First among his special services to Latin literature was the fresh impulse which he gave to tragedy. He turned the eyes of his contemporaries from the commonplace social humours of later Greek life to the contemplation of the heroic age. To judge from rather scanty fragments, he introduced into his Greek plots a genuinely Roman tone. Although Rome wanted creative force to add a great series of tragic dramas to the literature of the world, yet the spirit of elevation and moral authority breathed into tragedy by Ennius passed into the ethical and didactic writings and the oratory of a later time.

Another work was the Saturae, written in various metres, but chiefly in the trochaic tetrameter.

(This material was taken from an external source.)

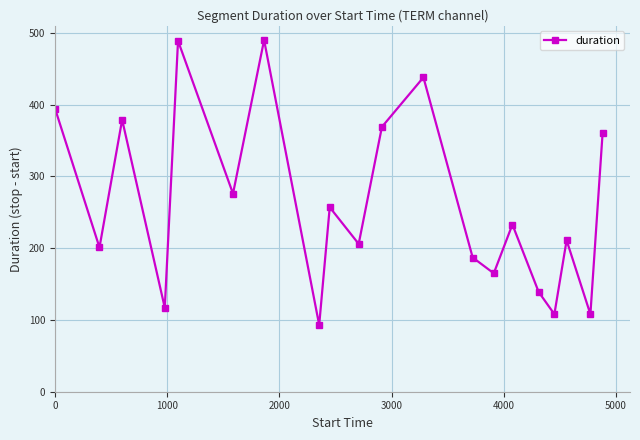

How many points are higher than both their immediate neighbors (excluding endpoints)?

7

He thus became the inventor of a new form of literature ; and, if in his hands the satura was rude and indeterminate in its scope, it became a vehicle by which to address a reading public on matters of the day, or on the materials of his wide reading, in a style not far removed from the language of common life. His greatest work, which made the Romans regard him as the father of their literature, was his epic poem, in 18 books, the Annales, a chronicle in verse of the whole history of Rome. The idea which inspired Ennius was ultimately realized in both the national epic of Virgil and the national his tory of Livy. Its metre, the hexameter (q.v.) was, although still rude, the first step in the development which culminated in Vir gil. As grammarian and poet, he fixed Greek rules of scansion upon the literary Latin. Although of his writings only fragments remain, these fragments are enough, along with what we know of him from ancient testimony, to justify us in regarding him as the most important among the makers of Latin literature before the age of Cicero.

Cato.—M. Porcius Cato the Censor was a younger contemporary of Ennius, whom he brought to Rome. More than Naevius and Plautus he represented the pure native, especially the plebeian element. His lack of imagination and his narrow patriotism made him the natural leader of the reaction against the new Hellenic culture. He strove to make literature ancillary to politics and to objects of practical utility, and thus started prose literature on the chief lines that it afterwards followed. Through his industry and vigorous understanding he gave a great impulse to the creation of Roman oratory, history and systematic didactic writing. He was one of the first to publish his speeches and thus to bring them into the domain of literature. Cicero, who speaks of 150 of these speeches as extant in his day, praises them for their acuteness, their wit, their conciseness. He speaks with emphasis of the impressiveness of Cato's eulogy and the satiric bitterness of his invective.